How important is data for building digital public services closer to citizens? How much is data used today to steer some choices in the PA?

“On the Open Innovation portal of the Digital Agenda of Veneto, some European projects of Transnational Cooperation which we are taking part in are well emphasized. I wanted to underline this because the experience of a constant debate with foreign partners has made me perceive a need which was little known in Italy. The question highlights how Open Data can demonstrate its effectiveness where its use is perceived as useful.
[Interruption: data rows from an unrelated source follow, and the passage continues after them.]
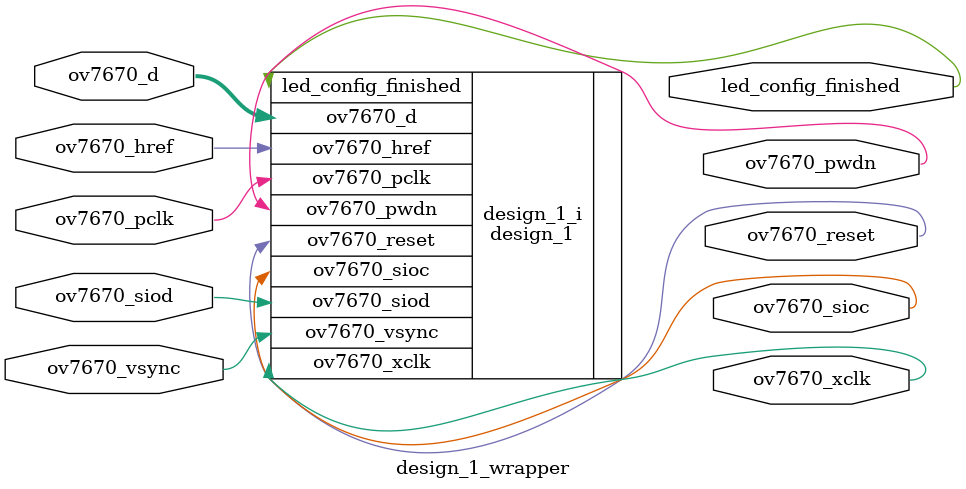
<source format=v>
`timescale 1 ps / 1 ps

module design_1_wrapper
   (led_config_finished,
    ov7670_d,
    ov7670_href,
    ov7670_pclk,
    ov7670_pwdn,
    ov7670_reset,
    ov7670_sioc,
    ov7670_siod,
    ov7670_vsync,
    ov7670_xclk);
  output led_config_finished;
  input [7:0]ov7670_d;
  input ov7670_href;
  input ov7670_pclk;
  output ov7670_pwdn;
  output ov7670_reset;
  output ov7670_sioc;
  inout ov7670_siod;
  input ov7670_vsync;
  output ov7670_xclk;

  wire led_config_finished;
  wire [7:0]ov7670_d;
  wire ov7670_href;
  wire ov7670_pclk;
  wire ov7670_pwdn;
  wire ov7670_reset;
  wire ov7670_sioc;
  wire ov7670_siod;
  wire ov7670_vsync;
  wire ov7670_xclk;

  design_1 design_1_i
       (.led_config_finished(led_config_finished),
        .ov7670_d(ov7670_d),
        .ov7670_href(ov7670_href),
        .ov7670_pclk(ov7670_pclk),
        .ov7670_pwdn(ov7670_pwdn),
        .ov7670_reset(ov7670_reset),
        .ov7670_sioc(ov7670_sioc),
        .ov7670_siod(ov7670_siod),
        .ov7670_vsync(ov7670_vsync),
        .ov7670_xclk(ov7670_xclk));
endmodule

</source>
Unfortunately, products derived from the reuse of open data are still little known and those who work in this sector still tend to consider the topic only from a regulatory (compliance) and technological (data exposure and metadata standards) point of view. All this is not enough. Ordinary people don’t care. Companies are even less interested. Therefore, the final effectiveness of the model is not perceived as useful. We need to emphasize reuse cases more and therefore derivative products. To do this, the paradigm must be reversed, that is, first of all we need to insist more on this aspect and create a catalog of successful cases, i.e. a HUB of products (infographics, apps, services, etc.) allowing the data portal, the technological one, to be relegated to a supporting role. The open data technology portal is for technicians, developers and analysts. Citizens want concrete and reusable things which provide tangible benefits for their daily well-being. They want end products. The EU already has a rich catalog of reuse cases, Italy does not have one. In recent days, thanks also to the friends of the ForumPA, of the Lombardy Region and of the Municipality of Palermo, but thanks mainly to the Open Data community, we have started to design this new phase which should turn the tables. If you ask me for a useful app, I tend to answer: it’s up to you! You must find what is useful or ask the community (this is where the quadruple helix system returns) to develop for you, or help you develop, that product of yours for you. Here in Veneto we do it in the Innovation Labs. Obviously, the vast topic of data decision making indicated in the question will also be triggered as an induced effect. To date, few use data to make decisions. It is up to us, always in the Innovation Labs, to produce indicators, analyze them, literally design them in infographics to be distributed to decision makers. Then it will be up to them to take action”.